Methods This was a single-centre clinical outcome study of pathological variables, including elastica detected venous invasion, in stage I-III electively resected colorectal cancer specimens.
Results 631 resection specimens, excised between 1997–2009, were analysed (176 retrospectivley and 455 prospectively). The median follow up was 73 months (24–178) and during this time there were 238 deaths (134 from cancer). Venous invasion was detected in 56% of cases and was a stronger predictor of poor long term cancer-specific survival than other pathological features on univariate and multivariate analyses. On multivariate analysis of all cases the hazard ratio (HR) for failure to survive 5 years for venous invasion = 3.94 (95%CI 2.33–6.65, P < 0.001); HR for lymph node involvement = 1.81, (95% CI 1.43–2.30, P < 0.001) and HR for T stage = 1.64 (95%CI 1.16–2.30, P = 0.005). In node negative cases the HR for failure to survive 5 years for venous invasion on multivariate analysis = 3.55 (95%CI 1.81–6.97, P < 0.001) and for T stage was 2.03 (95%CI 1.26–3.28, P = 0.004).
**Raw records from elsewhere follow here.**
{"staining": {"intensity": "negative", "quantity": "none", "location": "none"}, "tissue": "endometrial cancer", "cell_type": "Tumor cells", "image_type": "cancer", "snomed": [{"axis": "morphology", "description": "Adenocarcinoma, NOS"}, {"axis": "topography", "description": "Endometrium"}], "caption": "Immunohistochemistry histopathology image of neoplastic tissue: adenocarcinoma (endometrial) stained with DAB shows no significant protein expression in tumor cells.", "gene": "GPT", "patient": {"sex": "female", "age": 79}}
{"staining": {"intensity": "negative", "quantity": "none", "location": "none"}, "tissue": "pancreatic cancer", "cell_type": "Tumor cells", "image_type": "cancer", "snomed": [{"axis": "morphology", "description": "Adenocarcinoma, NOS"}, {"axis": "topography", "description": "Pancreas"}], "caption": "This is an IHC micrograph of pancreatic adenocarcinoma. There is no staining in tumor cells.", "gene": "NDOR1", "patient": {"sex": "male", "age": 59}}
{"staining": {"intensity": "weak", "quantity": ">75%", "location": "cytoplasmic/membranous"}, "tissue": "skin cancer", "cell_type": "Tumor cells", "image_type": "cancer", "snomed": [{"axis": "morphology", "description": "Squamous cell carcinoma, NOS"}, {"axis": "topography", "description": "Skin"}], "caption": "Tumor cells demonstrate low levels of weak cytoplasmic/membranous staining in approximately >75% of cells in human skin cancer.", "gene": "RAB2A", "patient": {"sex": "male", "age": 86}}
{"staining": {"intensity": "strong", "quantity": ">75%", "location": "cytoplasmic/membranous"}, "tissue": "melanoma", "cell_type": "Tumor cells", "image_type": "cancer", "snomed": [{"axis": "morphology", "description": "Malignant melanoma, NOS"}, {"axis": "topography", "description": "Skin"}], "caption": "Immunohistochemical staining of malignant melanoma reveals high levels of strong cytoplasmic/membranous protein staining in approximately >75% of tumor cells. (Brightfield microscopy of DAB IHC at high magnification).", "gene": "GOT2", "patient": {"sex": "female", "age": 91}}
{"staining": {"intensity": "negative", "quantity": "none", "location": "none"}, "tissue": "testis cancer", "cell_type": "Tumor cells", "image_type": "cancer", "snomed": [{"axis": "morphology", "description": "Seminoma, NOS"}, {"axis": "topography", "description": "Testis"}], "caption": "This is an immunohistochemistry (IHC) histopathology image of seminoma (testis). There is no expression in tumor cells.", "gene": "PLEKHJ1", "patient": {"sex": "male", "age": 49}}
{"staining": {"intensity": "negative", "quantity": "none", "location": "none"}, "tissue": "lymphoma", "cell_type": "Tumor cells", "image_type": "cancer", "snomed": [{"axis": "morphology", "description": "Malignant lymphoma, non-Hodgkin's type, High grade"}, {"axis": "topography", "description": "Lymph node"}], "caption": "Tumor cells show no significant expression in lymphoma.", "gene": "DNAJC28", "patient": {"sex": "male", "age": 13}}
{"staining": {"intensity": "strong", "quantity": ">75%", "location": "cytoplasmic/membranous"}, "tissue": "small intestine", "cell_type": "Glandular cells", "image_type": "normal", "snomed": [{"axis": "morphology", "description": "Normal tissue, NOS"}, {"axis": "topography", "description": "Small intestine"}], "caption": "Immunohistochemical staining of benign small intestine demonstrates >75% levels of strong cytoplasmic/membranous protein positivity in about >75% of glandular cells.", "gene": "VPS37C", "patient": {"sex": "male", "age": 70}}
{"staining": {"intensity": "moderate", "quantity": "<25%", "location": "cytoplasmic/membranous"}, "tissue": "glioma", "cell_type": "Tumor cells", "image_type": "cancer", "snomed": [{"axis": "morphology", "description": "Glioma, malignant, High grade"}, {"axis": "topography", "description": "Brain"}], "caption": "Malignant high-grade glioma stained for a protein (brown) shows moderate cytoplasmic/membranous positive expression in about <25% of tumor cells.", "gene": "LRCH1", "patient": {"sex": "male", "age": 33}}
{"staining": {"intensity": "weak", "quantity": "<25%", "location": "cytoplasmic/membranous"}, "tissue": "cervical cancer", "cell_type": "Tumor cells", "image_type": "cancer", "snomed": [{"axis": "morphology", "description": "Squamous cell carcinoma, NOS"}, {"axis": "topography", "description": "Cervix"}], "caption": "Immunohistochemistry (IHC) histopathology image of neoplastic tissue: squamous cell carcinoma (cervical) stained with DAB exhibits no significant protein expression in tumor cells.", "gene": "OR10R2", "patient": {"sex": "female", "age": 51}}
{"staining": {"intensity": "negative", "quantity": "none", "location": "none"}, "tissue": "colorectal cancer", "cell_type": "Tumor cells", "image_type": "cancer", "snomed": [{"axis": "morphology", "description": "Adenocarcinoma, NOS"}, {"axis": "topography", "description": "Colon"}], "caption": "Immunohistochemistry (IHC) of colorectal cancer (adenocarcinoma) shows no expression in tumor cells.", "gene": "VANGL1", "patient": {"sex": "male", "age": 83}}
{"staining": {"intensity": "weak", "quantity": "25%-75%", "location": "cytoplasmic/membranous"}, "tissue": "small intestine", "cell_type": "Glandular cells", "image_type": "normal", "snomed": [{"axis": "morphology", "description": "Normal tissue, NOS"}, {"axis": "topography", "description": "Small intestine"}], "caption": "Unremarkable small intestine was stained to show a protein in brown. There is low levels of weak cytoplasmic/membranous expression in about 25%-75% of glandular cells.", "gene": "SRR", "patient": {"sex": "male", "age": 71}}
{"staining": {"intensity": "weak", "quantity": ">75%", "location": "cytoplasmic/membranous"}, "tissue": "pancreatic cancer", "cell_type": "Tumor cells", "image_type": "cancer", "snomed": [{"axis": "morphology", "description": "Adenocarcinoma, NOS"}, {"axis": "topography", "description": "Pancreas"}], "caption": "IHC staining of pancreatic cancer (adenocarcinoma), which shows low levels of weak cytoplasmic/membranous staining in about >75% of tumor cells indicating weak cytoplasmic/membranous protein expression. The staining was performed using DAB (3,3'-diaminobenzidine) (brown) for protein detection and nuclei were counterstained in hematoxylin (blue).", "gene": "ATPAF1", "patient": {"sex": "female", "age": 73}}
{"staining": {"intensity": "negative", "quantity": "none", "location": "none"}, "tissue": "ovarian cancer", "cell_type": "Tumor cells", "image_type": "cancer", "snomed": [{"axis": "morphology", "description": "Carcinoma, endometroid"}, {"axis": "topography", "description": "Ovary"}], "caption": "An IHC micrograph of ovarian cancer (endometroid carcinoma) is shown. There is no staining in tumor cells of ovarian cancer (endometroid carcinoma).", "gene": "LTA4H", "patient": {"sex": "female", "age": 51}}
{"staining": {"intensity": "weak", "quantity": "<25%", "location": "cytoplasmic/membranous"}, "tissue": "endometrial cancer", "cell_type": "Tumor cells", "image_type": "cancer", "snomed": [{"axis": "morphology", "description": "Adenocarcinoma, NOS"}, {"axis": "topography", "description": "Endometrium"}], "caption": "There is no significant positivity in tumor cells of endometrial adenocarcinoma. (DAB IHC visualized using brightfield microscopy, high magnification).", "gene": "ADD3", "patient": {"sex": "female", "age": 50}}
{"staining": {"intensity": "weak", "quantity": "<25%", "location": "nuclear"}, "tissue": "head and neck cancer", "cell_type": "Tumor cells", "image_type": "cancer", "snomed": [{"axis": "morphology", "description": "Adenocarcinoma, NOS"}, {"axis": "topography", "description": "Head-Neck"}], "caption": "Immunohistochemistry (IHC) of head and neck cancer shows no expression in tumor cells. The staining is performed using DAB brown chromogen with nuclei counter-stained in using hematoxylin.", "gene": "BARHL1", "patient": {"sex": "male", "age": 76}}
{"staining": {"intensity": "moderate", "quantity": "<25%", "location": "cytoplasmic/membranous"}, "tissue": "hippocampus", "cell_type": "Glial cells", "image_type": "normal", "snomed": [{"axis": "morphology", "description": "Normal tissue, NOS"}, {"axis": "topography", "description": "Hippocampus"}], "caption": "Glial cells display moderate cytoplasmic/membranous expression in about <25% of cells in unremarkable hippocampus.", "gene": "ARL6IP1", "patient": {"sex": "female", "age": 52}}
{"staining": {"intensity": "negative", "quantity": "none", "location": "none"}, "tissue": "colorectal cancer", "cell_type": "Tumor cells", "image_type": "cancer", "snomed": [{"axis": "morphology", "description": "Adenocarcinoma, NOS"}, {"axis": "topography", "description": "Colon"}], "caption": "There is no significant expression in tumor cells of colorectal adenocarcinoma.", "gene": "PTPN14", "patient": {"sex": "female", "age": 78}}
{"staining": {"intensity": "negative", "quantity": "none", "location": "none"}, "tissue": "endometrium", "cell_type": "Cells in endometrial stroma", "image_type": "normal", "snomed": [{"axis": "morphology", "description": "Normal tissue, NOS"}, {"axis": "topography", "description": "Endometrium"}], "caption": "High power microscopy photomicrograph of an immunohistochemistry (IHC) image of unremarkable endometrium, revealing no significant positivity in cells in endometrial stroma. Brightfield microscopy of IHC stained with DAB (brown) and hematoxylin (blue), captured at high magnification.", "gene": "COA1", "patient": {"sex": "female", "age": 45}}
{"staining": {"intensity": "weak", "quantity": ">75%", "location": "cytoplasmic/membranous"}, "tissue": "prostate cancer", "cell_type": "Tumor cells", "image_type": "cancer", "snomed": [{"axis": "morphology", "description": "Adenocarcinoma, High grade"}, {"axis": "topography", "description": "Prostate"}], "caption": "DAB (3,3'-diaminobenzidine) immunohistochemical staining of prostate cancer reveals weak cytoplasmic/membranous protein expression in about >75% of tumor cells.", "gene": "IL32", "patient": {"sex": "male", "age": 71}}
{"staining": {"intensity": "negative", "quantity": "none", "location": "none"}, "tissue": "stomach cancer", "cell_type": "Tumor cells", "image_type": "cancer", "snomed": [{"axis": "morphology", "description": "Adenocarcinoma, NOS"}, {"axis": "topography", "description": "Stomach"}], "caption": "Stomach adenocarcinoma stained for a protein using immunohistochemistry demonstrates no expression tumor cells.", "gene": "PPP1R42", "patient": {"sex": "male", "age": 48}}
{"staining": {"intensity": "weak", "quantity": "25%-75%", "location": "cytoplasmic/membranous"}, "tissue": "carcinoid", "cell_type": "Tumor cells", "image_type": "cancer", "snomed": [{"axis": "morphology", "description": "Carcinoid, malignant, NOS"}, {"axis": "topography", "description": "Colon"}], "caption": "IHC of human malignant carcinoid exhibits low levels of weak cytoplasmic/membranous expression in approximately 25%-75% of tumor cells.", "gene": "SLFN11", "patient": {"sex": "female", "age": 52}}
Venous invasion strongly related to other high-risk pathological variables. In cases with no venous invasion, no pathological characteristic related to survival other than T stage. When T stage and venous invasion were considered together, patients could be stratified by risk of 5-year cancer mortality from 100–54% in node negative disease and 100–33% in node positive disease.
The importance of elastica detected venous invasion can be appreciated from the development of a novel staging system based only on T stage and venous invasion (TVI). This simple TVI system was at least as predictive as the gold standard TNM system when considering all cases, and provided increased prognostic value in both T1 and T2 tumours, as well as in node negative disease.
Conclusion Sensitive, accurate detection of venous invasion on elastica stained sections improves its prognostic importance such that it becomes a key pathological characteristic, arguably of more importance than nodal status, in determining outcome in patients with colorectal cancer. TVI staging provides a novel and simple method by which venous invasion coupled with T stage can be utilised to predict survival.